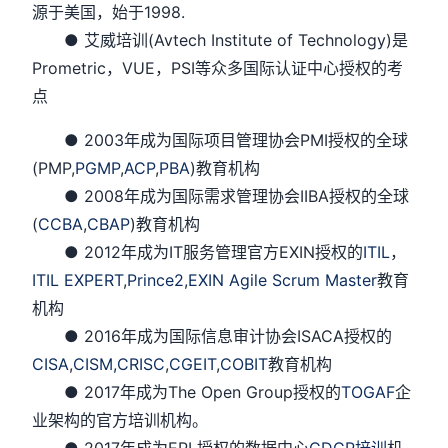
源于美国，始于1998.
● 艾威培训(Avtech Institute of Technology)是
Prometric，VUE，PSI等众多国际认证中心授权的考
点
● 2003年成为国际项目管理协会PMI授权的全球
(PMP,
PGMP
,
ACP
,
PBA
)教育机构
● 2008年成为国际需求管理协会IIBA授权的全球
(
CCBA
,
CBAP
)教育机构
● 2012年成为IT服务管理官方EXIN授权的
ITIL
，
ITIL EXPERT
,
Prince2
,
EXIN Agile Scrum Master
教育
机构
● 2016年成为国际信息审计协会ISACA授权的
CISA
,
CISM,
CRISC
,
CGEIT
,
COBIT
教育机构
● 2017年成为The Open Group授权的
TOGAF
企
业架构的官方培训机构。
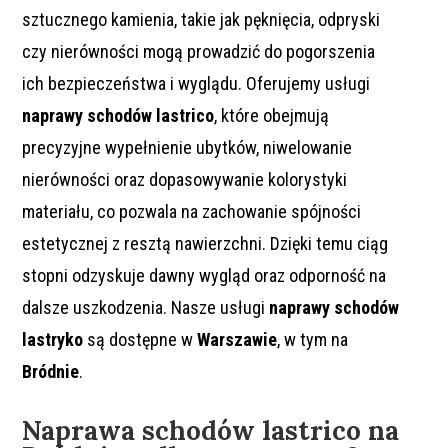
sztucznego kamienia, takie jak pęknięcia, odpryski
czy nierówności mogą prowadzić do pogorszenia
ich bezpieczeństwa i wyglądu. Oferujemy usługi
naprawy schodów lastrico
, które obejmują
precyzyjne wypełnienie ubytków, niwelowanie
nierówności oraz dopasowywanie kolorystyki
materiału, co pozwala na zachowanie spójności
estetycznej z resztą nawierzchni. Dzięki temu ciąg
stopni odzyskuje dawny wygląd oraz odporność na
dalsze uszkodzenia. Nasze usługi
naprawy schodów
lastryko
są dostępne w
Warszawie
, w tym na
Bródnie
.
Naprawa schodów lastrico na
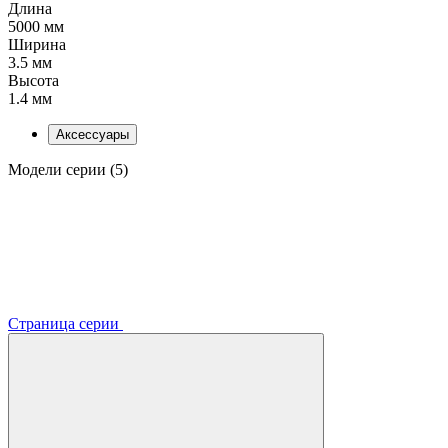
Длина
5000 мм
Ширина
3.5 мм
Высота
1.4 мм
Аксессуары
Модели серии (5)
Страница серии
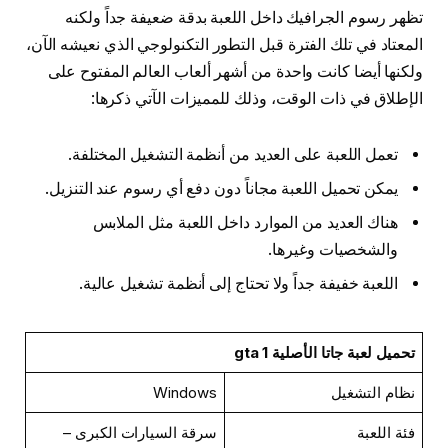
تظهر رسوم الجرافيك داخل اللعبة بدقة ضعيفة جداً ولكنه
المعتاد في تلك الفترة قبل التطور التكنولوجي الذي نعيشه الآن،
ولكنها أيضا كانت واحدة من أشهر ألعاب العالم المفتوح على
الإطلاق في ذات الوقت، وذلك للمميزات الآتي ذكرها:
تعمل اللعبة على العديد من أنظمة التشغيل المختلفة.
يمكن تحميل اللعبة مجاناً دون دفع أي رسوم عند التنزيل.
هناك العديد من الموارد داخل اللعبة مثل الملابس
والشخصيات وغيرها.
اللعبة خفيفة جداً ولا تحتاج إلى أنظمة تشغيل عالية.
تحميل لعبة جاتا الأصلية gta 1
نظام التشغيل
Windows
فئة اللعبة
سرقة السيارات الكبرى –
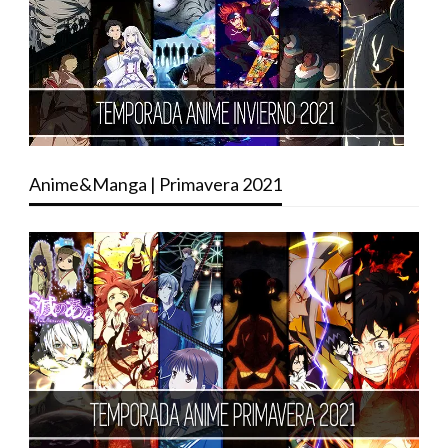
Anime&Manga | Primavera 2021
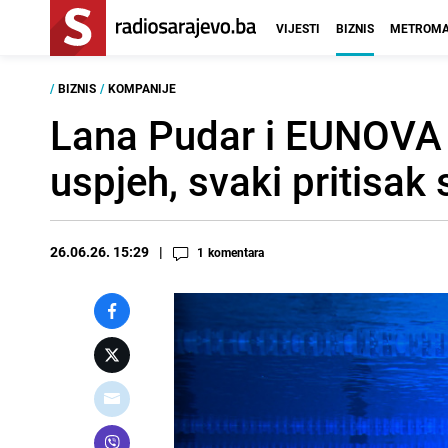
VIJESTI
BIZNIS
METROMA
/
BIZNIS
/
KOMPANIJE
Lana Pudar i EUNOVA |
uspjeh, svaki pritisak
26.06.26. 15:29
1
komentara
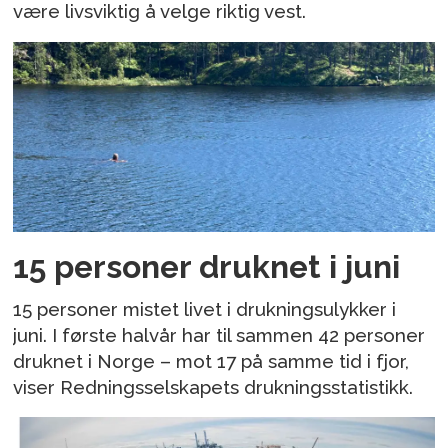
være livsviktig å velge riktig vest.
15 personer druknet i juni
15 personer mistet livet i drukningsulykker i
juni. I første halvår har til sammen 42 personer
druknet i Norge – mot 17 på samme tid i fjor,
viser Redningsselskapets drukningsstatistikk.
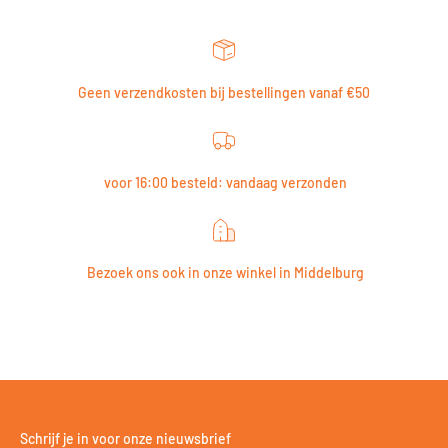
Geen verzendkosten bij bestellingen vanaf €50
voor 16:00 besteld: vandaag verzonden
Bezoek ons ook in onze winkel in Middelburg
Schrijf je in voor onze nieuwsbrief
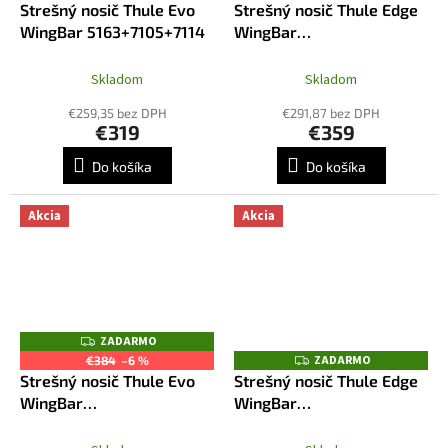
Strešný nosič Thule Evo
Strešný nosič Thule Edge
A
A
R
R
WingBar 5163+7105+7114
WingBar
M
M
7205+7215+7214+5163
O
O
Skladom
Skladom
€259,35 bez DPH
€291,87 bez DPH
€319
€359
Do košíka
Do košíka
Akcia
Akcia
ZADARMO
Z
A
ZADARMO
Z
€384
–6 %
D
A
Strešný nosič Thule Evo
Strešný nosič Thule Edge
A
D
R
WingBar
WingBar
A
M
R
5163+7105+7114B
7205+7215B+7214B+5163
O
M
O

--- --- ---

Copy the stretch from the start of the material through the line containing "Страница серии" exactly, leaving the pictures out of your answer.

源于美国，始于1998.
● 艾威培训(Avtech Institute of Technology)是
Prometric，VUE，PSI等众多国际认证中心授权的考
点
● 2003年成为国际项目管理协会PMI授权的全球
(PMP,
PGMP
,
ACP
,
PBA
)教育机构
● 2008年成为国际需求管理协会IIBA授权的全球
(
CCBA
,
CBAP
)教育机构
● 2012年成为IT服务管理官方EXIN授权的
ITIL
，
ITIL EXPERT
,
Prince2
,
EXIN Agile Scrum Master
教育
机构
● 2016年成为国际信息审计协会ISACA授权的
CISA
,
CISM,
CRISC
,
CGEIT
,
COBIT
教育机构
● 2017年成为The Open Group授权的
TOGAF
企
业架构的官方培训机构。
sztucznego kamienia, takie jak pęknięcia, odpryski
czy nierówności mogą prowadzić do pogorszenia
ich bezpieczeństwa i wyglądu. Oferujemy usługi
naprawy schodów lastrico
, które obejmują
precyzyjne wypełnienie ubytków, niwelowanie
nierówności oraz dopasowywanie kolorystyki
materiału, co pozwala na zachowanie spójności
estetycznej z resztą nawierzchni. Dzięki temu ciąg
stopni odzyskuje dawny wygląd oraz odporność na
dalsze uszkodzenia. Nasze usługi
naprawy schodów
lastryko
są dostępne w
Warszawie
, w tym na
Bródnie
.
Naprawa schodów lastrico na
Длина
5000 мм
Ширина
3.5 мм
Высота
1.4 мм
Аксессуары
Модели серии (5)
Страница серии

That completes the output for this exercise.